Thursday 24 May 2007

Cell replacements myths and facts

In "The God Delusion", Richard Dawkins quotes a writer who claims that hardly any of the atoms that made up our brains when we were children are still in place in our bodies. He was quoting Steve Grand, who said:

"[think]of an experience from your childhood. Something you remember clearly, something you can see, feel, mabye even smell, as if you were really there. After all, you really were there at the time, weren't you? How else would you remember it? Be here is the bombshell: you weren't there. Not a single atom that is in your body today was there when that event took place. . . Matter flows from place to place and momentarily becomes you. Whatever you are, therefore, you are not the stuff of which you are made. "

I've heard that claim so many times, in various forms. But is it true?
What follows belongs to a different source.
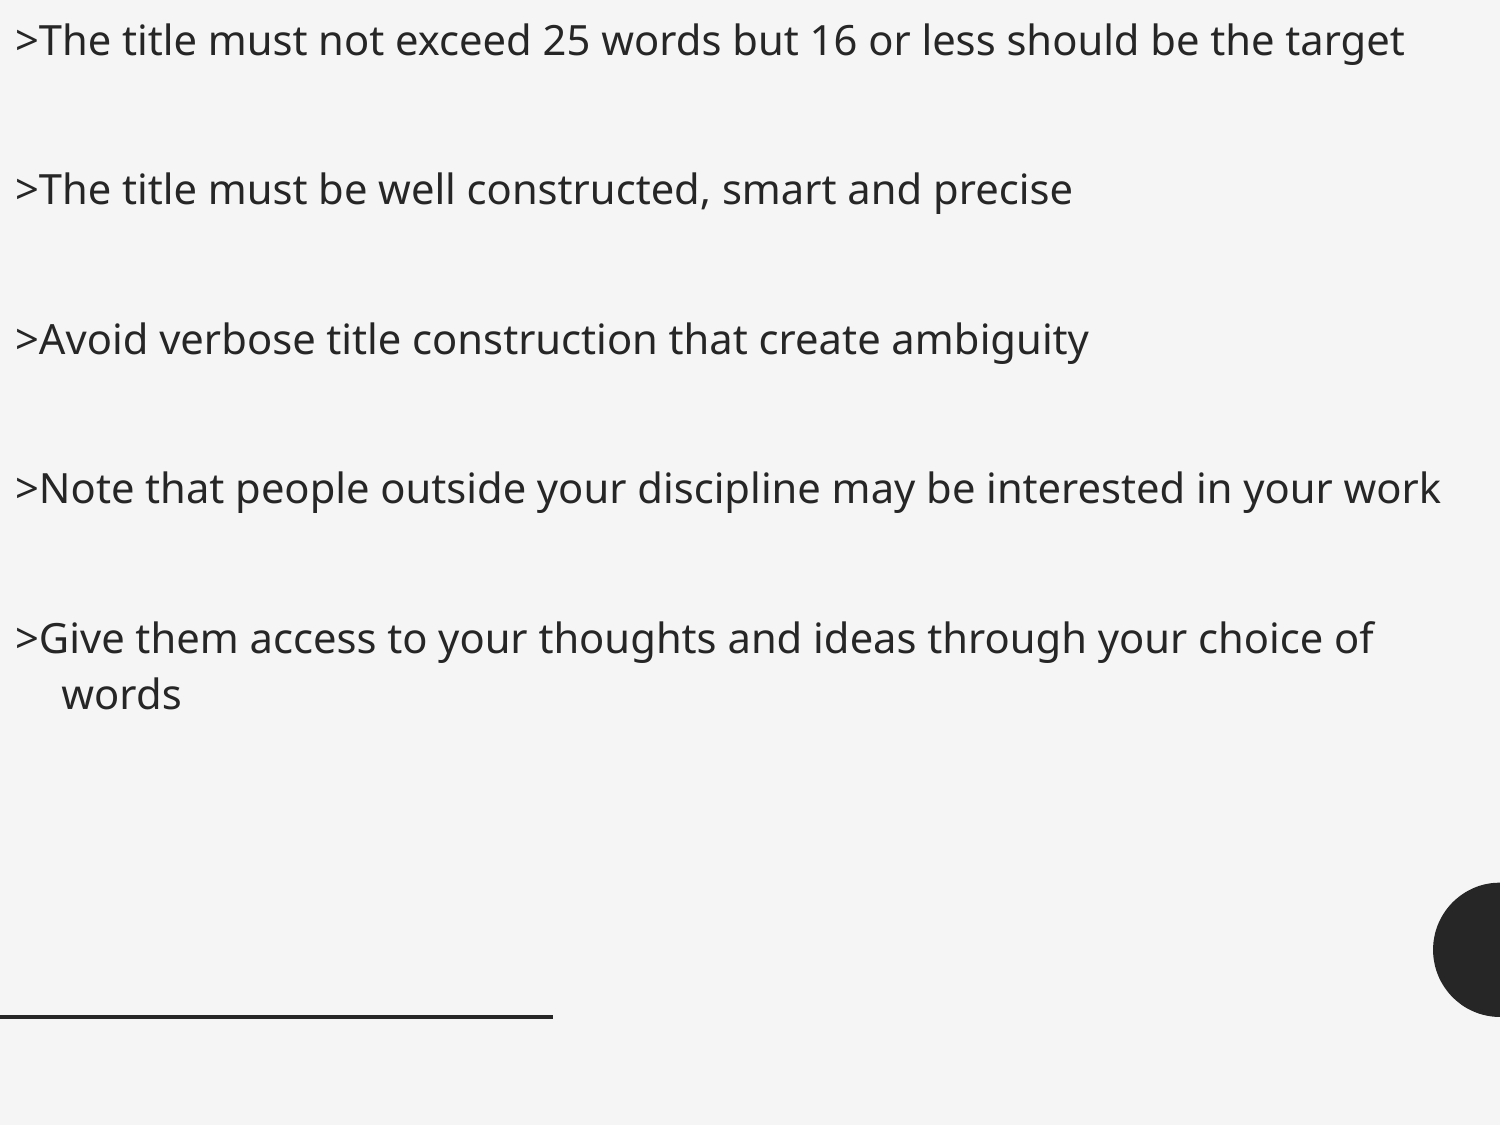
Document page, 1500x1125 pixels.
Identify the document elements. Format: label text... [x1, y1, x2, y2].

Snopes looked at it, and one commentator came up with what I think is a very good counter-example:

"When thinking about having all of the atoms in your body replaced in 1 or even 10 years all I can think it that it is impossible. Radium dial workers were found to have significant amounts of radium in their bodies up to 15years after their exposure and even many years after death their bodies were radioactive. Lead, which is treated as calcium by the body, is deposited into bone tissue and can remain there for 20-30 years. Meaning a young girl with lead poisoning will pass lead onto her future children when she breastfeeds. If the concept of having all of the atoms in your body replaced held true then that means both the dial workers and people who were lead poisoned would have to be constantly exposed to the same level of chemicals. This is obviously not true. The dial workers only high level of contact with radium was while they worked at the plants. And children who have lead poisoning often have abatement done to reduce their future exposures. True, both radium and lead have half lives in the body and can eventually be cleared but to replace, say 10ppm of lead in the bone (I guessing at numbers here) they would need to be exposed to high levels all the time."


Someone else managed to find a proper scientific reference, in Brendon S. Noble and Jonathan Reeve (2000) "Osteocyte function, osteocyte death and bone fracture resistance" :

"In adult humans and many other vertebrates, although not normally in the rat, cortical bone is remodelled throughout life by an internal process termed haversian remodelling. Cutting cones of osteoclasts traverse the cortex longitudinally and the spaces created are filled in by a wave of osteoblastic bone formation. The new bone formed, as well as the cells associated with it, are supplied with nutrients by a central capillary. The remodelling of cancellous (trabecular) bone is similar in principle, although it almost invariably occurs on the bone surface. Consequently, in adult humans, the youngest bone is found superficially and the older, interstitial bone is found sandwiched between two layers of younger material. The rate of bone remodelling in the adult cortex can be quite slow, as little as 2% annually in the distal radius ranging up to 50% annually in the rapidly remodelling trabecular bone of the ilium. "

At last some hard science. This is more like it; not only does it clearly have some kind of background facts against which it is stated, but also makes it clear that different kinds of bone, for example, can change at different rates, and how it is done. So it is not a complete myth mentioned, there is a nugget of truth there, but it is a very, very misleading statement, and is virtually an urban myth; it is certainly a complete falsehood as stated by Grand, and taken over lock, stock and barrell by Dawkins, who just cites this somewhat woolly statement as if was gospel truth. Not the kind of mistake the great source checker, Stephen Jay Gould, would have been likely to make!